(Problem to solve):
Carry on the guidance on using generative AI tools for academic work from where it stops.

(Passage shown):

Critically evaluating information

  • Generative AI tools’ outputs are, fundamentally, not reliable nor trustworthy as pure statements of fact. AI ‘hallucinations’ occur when factually incorrect information is included in the generative AI tool’s outputs. Therefore you cannot trust the tool as the sole source of any facts and it is essential to verify any statement generated by these tools. 
  • Your subject librarian and the library provide in-depth content and advice and guidance on critical evaluation of sources and the best sources to use for academic work. 
  • Using generative AI tools to analyse numeric data is not recommended at this stage. 

Ethically using information

  • It is important to familiarise yourself with your department’s current guidance on the use of generative AI tools in support of academic work. As stated in College guidance, your department may choose to invite a random selection of students for ‘authenticity interviews’ on submitted assessments.  
  • You may be asked as part of your assignment or assessment to use generative AI tools. We recommend that clarity is sought from your course team or tutor if you are unsure how to do this. Where there is no explicit instruction to use generative AI tools, it would not be considered acceptable to use them to write your assessed work.

(Dataset entries):
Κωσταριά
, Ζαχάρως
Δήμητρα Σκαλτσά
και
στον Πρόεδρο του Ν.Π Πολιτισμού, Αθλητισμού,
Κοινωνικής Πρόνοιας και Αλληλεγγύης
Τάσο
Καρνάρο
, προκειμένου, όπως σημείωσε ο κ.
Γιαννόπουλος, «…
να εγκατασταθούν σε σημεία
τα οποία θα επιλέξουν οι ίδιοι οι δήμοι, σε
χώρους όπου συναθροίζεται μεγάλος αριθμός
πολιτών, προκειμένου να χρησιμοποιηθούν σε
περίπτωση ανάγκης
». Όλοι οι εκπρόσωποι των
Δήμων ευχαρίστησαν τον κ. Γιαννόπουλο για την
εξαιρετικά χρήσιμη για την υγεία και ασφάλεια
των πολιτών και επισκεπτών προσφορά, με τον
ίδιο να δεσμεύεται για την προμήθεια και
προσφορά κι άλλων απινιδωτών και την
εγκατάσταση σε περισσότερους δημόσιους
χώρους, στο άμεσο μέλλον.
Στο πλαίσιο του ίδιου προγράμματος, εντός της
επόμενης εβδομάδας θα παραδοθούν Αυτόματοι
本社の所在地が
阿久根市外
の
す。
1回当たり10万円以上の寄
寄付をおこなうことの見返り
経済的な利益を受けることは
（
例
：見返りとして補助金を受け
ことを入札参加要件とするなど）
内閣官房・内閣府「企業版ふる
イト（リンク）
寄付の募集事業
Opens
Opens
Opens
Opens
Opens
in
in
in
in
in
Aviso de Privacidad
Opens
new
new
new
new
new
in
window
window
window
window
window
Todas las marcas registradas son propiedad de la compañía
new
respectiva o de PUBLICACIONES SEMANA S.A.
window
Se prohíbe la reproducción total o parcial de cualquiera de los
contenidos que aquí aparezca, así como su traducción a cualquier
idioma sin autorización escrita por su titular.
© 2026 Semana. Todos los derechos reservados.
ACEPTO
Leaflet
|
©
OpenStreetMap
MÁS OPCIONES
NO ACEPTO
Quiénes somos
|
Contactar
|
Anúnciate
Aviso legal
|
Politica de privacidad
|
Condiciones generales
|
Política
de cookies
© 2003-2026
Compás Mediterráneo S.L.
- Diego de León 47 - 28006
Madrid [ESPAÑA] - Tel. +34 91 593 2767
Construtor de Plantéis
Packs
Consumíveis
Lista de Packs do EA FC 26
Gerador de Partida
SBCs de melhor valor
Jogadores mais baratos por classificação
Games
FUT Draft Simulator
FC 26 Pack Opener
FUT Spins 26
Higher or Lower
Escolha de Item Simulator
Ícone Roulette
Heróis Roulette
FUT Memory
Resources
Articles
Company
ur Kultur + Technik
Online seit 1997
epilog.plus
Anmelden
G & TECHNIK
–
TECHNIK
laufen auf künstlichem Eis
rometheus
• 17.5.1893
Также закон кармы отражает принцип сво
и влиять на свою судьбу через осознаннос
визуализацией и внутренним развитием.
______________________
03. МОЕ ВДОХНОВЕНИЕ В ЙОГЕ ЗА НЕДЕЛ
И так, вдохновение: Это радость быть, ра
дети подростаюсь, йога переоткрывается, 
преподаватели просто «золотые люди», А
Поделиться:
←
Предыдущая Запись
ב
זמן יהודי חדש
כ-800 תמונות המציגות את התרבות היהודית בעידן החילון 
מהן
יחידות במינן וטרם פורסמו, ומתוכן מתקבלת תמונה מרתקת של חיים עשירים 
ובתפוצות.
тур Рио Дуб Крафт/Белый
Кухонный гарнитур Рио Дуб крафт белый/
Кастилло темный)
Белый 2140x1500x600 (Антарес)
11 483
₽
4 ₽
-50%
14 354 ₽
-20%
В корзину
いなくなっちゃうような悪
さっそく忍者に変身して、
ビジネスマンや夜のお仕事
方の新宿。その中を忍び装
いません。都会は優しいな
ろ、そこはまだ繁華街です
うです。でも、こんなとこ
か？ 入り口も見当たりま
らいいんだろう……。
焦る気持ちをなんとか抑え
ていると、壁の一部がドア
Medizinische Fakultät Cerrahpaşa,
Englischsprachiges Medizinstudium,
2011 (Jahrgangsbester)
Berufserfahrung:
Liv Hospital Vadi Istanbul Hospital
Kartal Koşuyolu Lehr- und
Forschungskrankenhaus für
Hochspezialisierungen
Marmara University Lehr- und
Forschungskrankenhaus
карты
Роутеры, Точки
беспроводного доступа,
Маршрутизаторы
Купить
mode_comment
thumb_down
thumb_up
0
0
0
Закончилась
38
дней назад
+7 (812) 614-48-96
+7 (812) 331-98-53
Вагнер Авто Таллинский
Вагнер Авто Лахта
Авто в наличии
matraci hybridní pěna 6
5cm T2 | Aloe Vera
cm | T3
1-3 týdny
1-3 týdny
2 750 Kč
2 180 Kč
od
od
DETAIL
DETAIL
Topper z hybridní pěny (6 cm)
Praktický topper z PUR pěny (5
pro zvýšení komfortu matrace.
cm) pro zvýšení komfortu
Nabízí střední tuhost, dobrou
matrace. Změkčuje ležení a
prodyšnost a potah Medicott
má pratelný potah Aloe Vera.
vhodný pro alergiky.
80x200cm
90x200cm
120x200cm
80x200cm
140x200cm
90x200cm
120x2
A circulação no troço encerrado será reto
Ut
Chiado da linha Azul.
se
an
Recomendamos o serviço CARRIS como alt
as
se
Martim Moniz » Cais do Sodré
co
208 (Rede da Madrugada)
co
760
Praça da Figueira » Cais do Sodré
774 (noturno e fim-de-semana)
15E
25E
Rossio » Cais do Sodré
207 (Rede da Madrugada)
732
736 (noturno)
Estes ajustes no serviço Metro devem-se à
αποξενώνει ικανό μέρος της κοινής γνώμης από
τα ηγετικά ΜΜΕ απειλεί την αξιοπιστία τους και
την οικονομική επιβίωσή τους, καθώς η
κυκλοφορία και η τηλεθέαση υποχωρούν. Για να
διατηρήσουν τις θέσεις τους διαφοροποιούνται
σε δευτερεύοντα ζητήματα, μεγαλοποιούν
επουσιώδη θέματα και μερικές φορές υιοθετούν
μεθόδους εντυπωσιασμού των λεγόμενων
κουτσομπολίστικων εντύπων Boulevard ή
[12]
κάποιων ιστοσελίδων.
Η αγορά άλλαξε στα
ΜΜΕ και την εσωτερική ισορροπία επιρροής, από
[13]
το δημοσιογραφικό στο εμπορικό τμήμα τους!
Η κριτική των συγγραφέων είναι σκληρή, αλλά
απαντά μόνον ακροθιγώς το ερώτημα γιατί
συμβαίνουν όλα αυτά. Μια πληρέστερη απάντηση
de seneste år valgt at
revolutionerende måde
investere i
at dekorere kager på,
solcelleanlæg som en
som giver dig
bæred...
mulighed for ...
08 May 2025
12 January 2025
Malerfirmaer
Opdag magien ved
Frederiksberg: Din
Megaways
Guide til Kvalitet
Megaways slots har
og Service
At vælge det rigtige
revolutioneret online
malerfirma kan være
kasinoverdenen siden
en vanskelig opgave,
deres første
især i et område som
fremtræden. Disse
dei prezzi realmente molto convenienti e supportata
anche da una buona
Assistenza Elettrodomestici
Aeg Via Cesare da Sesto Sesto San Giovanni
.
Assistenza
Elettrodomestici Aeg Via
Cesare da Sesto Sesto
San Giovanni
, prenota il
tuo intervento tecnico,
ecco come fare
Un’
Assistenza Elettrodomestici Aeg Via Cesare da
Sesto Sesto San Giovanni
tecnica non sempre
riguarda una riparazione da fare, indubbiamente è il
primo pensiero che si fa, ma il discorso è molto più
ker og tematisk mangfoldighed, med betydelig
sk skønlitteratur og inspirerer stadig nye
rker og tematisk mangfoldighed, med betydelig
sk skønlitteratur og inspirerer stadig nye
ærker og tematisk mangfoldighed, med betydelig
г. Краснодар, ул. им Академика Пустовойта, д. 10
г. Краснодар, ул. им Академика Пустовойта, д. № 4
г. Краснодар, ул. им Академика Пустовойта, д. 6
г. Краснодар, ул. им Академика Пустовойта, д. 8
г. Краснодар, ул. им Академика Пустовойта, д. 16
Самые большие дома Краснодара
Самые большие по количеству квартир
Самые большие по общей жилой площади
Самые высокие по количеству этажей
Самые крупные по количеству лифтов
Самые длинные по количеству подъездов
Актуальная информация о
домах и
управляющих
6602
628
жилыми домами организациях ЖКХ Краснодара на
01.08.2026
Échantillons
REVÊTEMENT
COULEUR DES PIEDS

(Answer to this exercise):
  • It is important to disclose the use of generative AI tools for academic work according to your department’s requirements. You can also refer to the library’s guidance on proper citing and referencing on the reference management pages 
  • Unless explicitly authorised to use as part of an assessment, the use of generative AI tools to create assessed work can be considered a form of contract cheating, which is addressed on the College Plagiarism, Academic Integrity & Exam Offences web page as well as within the library’s Plagiarism Awareness courses. 
  • It is not advisable to add sensitive data (such as student names or other personal data) into generative AI tools, such as ChatGPT, as queries are stored and become part of the training data it draws upon. 

Creating and communicating information

  • When considering the use of generative AI tools for creating original academic work, ask yourself if it would be acceptable to ask another person to do this work for you. If the answer is no, then it is not acceptable to use these tools.  
  • Consider that outputs from generative AI tool outputs can be quite generic. You risk losing your own original voice when using it to create written work. Using these tools uncritically would likely result in a text that adopts an academic style superficially but contains little in the way of substantial communication. 
  • It may be unacceptable to use an essay outline produced by generative AI tools.